DATA FOR REVIEW:
_ _ _
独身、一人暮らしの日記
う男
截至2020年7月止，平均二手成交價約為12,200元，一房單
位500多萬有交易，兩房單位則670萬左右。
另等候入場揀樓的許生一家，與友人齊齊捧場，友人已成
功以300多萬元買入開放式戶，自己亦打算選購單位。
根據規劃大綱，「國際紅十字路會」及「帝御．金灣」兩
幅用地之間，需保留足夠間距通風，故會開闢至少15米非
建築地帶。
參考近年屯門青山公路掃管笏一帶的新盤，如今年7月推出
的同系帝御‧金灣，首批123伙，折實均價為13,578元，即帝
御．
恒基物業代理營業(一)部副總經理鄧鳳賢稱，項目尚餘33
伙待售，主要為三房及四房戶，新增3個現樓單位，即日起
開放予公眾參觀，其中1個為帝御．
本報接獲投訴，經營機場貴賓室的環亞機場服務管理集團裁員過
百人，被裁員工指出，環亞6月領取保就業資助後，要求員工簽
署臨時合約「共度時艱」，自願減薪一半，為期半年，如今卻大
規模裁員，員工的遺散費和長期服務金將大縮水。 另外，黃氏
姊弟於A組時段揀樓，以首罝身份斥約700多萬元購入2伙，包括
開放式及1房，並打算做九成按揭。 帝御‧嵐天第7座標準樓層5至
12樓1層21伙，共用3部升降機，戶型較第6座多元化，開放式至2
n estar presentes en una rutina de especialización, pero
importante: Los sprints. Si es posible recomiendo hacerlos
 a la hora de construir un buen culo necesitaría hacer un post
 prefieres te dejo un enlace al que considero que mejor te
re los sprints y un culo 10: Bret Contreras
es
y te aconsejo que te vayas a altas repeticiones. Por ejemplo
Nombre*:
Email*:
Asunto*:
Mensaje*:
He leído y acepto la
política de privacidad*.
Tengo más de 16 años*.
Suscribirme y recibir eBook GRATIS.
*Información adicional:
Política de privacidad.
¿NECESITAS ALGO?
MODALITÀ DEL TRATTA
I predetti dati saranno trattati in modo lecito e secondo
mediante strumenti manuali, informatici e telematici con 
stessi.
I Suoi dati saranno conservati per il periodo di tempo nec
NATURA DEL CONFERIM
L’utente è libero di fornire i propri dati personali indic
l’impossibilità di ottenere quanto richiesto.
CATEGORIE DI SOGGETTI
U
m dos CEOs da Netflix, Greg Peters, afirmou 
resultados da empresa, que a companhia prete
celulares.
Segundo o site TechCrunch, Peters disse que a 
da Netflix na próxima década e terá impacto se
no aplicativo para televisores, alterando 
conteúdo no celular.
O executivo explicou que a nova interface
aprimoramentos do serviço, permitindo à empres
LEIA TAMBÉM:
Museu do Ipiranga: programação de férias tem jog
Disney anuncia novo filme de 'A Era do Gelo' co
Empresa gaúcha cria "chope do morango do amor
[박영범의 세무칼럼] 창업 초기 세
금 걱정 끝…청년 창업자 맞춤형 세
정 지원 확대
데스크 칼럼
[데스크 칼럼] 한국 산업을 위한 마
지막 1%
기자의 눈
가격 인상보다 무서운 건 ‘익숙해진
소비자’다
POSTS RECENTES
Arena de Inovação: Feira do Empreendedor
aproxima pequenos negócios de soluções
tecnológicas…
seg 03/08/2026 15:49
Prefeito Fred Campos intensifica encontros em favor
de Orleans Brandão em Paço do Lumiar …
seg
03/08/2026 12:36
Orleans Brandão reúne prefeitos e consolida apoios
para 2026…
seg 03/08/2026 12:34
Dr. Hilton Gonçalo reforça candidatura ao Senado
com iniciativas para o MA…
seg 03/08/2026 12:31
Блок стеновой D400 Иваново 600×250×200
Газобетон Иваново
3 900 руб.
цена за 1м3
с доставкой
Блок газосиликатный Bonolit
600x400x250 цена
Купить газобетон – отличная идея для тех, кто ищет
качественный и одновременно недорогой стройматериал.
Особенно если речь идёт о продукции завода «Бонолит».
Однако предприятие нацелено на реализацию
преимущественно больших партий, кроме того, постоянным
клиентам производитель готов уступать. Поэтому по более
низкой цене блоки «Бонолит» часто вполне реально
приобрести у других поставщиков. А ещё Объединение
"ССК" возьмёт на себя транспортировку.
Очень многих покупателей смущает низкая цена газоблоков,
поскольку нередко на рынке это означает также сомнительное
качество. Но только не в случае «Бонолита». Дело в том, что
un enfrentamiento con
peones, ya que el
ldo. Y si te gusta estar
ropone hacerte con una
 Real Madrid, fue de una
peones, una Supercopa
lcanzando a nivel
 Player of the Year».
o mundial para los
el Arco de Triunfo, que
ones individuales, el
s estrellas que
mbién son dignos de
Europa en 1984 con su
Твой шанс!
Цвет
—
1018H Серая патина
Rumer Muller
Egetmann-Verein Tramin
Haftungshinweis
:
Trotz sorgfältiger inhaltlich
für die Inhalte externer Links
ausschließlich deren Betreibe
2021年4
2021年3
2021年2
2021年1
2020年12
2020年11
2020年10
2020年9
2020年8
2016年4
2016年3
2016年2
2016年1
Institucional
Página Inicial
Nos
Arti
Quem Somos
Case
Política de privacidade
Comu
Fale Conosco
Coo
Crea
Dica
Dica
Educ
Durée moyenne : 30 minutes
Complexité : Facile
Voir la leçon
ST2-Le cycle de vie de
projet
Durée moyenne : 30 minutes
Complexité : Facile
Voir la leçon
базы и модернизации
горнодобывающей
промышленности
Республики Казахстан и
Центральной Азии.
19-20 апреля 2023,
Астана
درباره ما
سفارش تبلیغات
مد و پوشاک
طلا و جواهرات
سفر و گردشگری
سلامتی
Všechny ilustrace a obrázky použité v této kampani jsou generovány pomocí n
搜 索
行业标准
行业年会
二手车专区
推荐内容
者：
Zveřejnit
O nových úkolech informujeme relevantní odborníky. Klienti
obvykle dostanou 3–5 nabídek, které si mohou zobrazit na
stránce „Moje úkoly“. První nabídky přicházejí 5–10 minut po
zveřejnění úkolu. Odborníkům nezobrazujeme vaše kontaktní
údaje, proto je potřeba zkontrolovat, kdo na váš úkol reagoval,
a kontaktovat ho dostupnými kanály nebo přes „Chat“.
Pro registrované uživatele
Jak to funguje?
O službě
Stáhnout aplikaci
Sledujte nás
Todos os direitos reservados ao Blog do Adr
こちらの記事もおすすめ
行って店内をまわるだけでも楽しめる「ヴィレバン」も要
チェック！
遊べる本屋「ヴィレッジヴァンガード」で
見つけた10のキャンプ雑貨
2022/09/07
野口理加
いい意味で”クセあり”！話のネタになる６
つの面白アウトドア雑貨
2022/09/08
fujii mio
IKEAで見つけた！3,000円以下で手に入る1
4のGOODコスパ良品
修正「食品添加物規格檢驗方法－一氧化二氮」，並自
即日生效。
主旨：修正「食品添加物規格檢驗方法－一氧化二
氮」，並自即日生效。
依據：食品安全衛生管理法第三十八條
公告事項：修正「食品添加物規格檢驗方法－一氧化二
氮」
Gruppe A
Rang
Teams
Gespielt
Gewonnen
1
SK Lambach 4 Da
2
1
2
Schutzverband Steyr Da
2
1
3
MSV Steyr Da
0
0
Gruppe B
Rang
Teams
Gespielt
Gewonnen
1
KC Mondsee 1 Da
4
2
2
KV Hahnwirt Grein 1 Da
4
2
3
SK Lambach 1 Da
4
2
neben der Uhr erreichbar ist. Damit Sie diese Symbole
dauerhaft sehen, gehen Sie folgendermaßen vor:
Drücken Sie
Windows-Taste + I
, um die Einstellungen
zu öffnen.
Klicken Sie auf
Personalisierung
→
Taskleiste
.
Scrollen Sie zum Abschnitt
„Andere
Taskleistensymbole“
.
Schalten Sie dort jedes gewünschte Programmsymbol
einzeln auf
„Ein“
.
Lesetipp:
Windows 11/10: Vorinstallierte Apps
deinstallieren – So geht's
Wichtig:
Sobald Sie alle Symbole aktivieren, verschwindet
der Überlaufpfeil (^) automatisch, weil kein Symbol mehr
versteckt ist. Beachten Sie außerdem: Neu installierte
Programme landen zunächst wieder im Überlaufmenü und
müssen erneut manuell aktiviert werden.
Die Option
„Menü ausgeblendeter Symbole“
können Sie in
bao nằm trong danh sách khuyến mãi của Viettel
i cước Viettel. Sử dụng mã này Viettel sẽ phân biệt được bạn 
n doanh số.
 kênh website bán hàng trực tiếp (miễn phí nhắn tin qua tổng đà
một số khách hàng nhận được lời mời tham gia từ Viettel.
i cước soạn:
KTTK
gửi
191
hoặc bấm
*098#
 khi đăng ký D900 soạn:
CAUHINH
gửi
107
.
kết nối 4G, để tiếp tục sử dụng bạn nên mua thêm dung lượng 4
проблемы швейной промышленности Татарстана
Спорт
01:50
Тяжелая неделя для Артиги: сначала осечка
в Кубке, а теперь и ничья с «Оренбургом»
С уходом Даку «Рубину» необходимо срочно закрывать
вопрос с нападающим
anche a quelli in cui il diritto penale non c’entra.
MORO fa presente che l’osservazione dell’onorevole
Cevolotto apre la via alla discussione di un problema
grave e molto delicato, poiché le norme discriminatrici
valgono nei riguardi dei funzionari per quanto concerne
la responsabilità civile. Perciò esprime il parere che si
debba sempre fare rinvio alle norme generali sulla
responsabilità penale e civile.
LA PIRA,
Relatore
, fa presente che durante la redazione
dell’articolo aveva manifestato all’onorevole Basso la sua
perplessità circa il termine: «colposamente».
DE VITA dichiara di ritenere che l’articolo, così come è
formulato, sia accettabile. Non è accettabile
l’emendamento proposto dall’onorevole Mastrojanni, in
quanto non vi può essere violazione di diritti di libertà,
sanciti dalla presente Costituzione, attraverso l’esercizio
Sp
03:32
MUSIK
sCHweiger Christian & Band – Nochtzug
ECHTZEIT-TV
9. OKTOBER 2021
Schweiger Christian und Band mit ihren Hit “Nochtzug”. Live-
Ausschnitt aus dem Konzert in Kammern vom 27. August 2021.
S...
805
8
_ _ _
TASK INSTRUCTIONS: Starting at the beginning of the records and ending with the line that contains "姊弟於A組時段揀樓，以首罝身份斥約700多萬元購入2伙，包括", set out those lines as a numbered list, omitting any blank lines.

SOLUTION FOR THIS TASK:
1. 独身、一人暮らしの日記
2. う男
3. 截至2020年7月止，平均二手成交價約為12,200元，一房單
4. 位500多萬有交易，兩房單位則670萬左右。
5. 另等候入場揀樓的許生一家，與友人齊齊捧場，友人已成
6. 功以300多萬元買入開放式戶，自己亦打算選購單位。
7. 根據規劃大綱，「國際紅十字路會」及「帝御．金灣」兩
8. 幅用地之間，需保留足夠間距通風，故會開闢至少15米非
9. 建築地帶。
10. 參考近年屯門青山公路掃管笏一帶的新盤，如今年7月推出
11. 的同系帝御‧金灣，首批123伙，折實均價為13,578元，即帝
12. 御．
13. 恒基物業代理營業(一)部副總經理鄧鳳賢稱，項目尚餘33
14. 伙待售，主要為三房及四房戶，新增3個現樓單位，即日起
15. 開放予公眾參觀，其中1個為帝御．
16. 本報接獲投訴，經營機場貴賓室的環亞機場服務管理集團裁員過
17. 百人，被裁員工指出，環亞6月領取保就業資助後，要求員工簽
18. 署臨時合約「共度時艱」，自願減薪一半，為期半年，如今卻大
19. 規模裁員，員工的遺散費和長期服務金將大縮水。 另外，黃氏
20. 姊弟於A組時段揀樓，以首罝身份斥約700多萬元購入2伙，包括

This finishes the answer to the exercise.